Excerpt to read section start

In accordance with the letter of engagement, Ernst & Young began creating a supplement to the Comet Ridge operating agreement. This supplement would then enable Ernst & Young to determine which expenses Tri-Star had properly charged to the joint account. The record contains ample evidence that representatives of Tri-Star, including the Butlers, had substantial input in the development of the supplement and in Ernst & Young's decisions about which expenses were properly chargeable to the joint account. In some cases, Ernst & Young adopted Tri-Star's proposed rewrites of the supplement.
Eddy testified that Tri-Star urged Ernst & Young to adopt a broad definition of what could be charged to the joint account. James Jr. admitted that he attempted to convince Ernst & Young that certain categories of expenses, such as marketing, should be charged to the joint account.
Tri-Star also urged Ernst & Young to evaluate not only whether the expenses Tri-Star had already charged to the joint account were proper, but also whether Tri-Star could have charged additional expenses to the joint account. Believing that this was an incorrect interpretation of the arbitration agreement, Eddy consulted Ernst &Young's Australian attorneys about the matter. The attorneys agreed with Eddy that Ernst & Young should only determine whether the expenses that had already been charged were proper. Nevertheless, Eddy acquiesced to Tri-Star's interpretation. Ernst & Young's final report noted that Tri-Star could have charged an additional $260,000 to the joint account. Eddy testified that he did not "recall . . . why I got to being able to include [the additional expenses] in my report."

Excerpt to read section end
Record set section start

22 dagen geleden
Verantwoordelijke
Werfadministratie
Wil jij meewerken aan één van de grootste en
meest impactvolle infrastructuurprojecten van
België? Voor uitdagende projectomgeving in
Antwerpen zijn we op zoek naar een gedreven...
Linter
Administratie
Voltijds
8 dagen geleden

Record set section end
Record set section start

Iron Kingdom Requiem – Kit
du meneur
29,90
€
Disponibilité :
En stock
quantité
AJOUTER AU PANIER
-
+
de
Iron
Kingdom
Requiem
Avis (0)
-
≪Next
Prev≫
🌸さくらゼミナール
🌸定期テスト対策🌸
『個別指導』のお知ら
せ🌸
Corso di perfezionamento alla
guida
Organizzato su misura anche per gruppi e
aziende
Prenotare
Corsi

Record set section end

**Work instruction:** Quote the passage on Tri-Star's joint account charges word for word, covering the stretch from "In accordance with" through "should be charged to the joint account.". These records have no connection to the text about Tri-Star and Ernst & Young.

**Answer for this exercise:**
In accordance with the letter of engagement, Ernst & Young began creating a supplement to the Comet Ridge operating agreement. This supplement would then enable Ernst & Young to determine which expenses Tri-Star had properly charged to the joint account. The record contains ample evidence that representatives of Tri-Star, including the Butlers, had substantial input in the development of the supplement and in Ernst & Young's decisions about which expenses were properly chargeable to the joint account. In some cases, Ernst & Young adopted Tri-Star's proposed rewrites of the supplement.
Eddy testified that Tri-Star urged Ernst & Young to adopt a broad definition of what could be charged to the joint account. James Jr. admitted that he attempted to convince Ernst & Young that certain categories of expenses, such as marketing, should be charged to the joint account.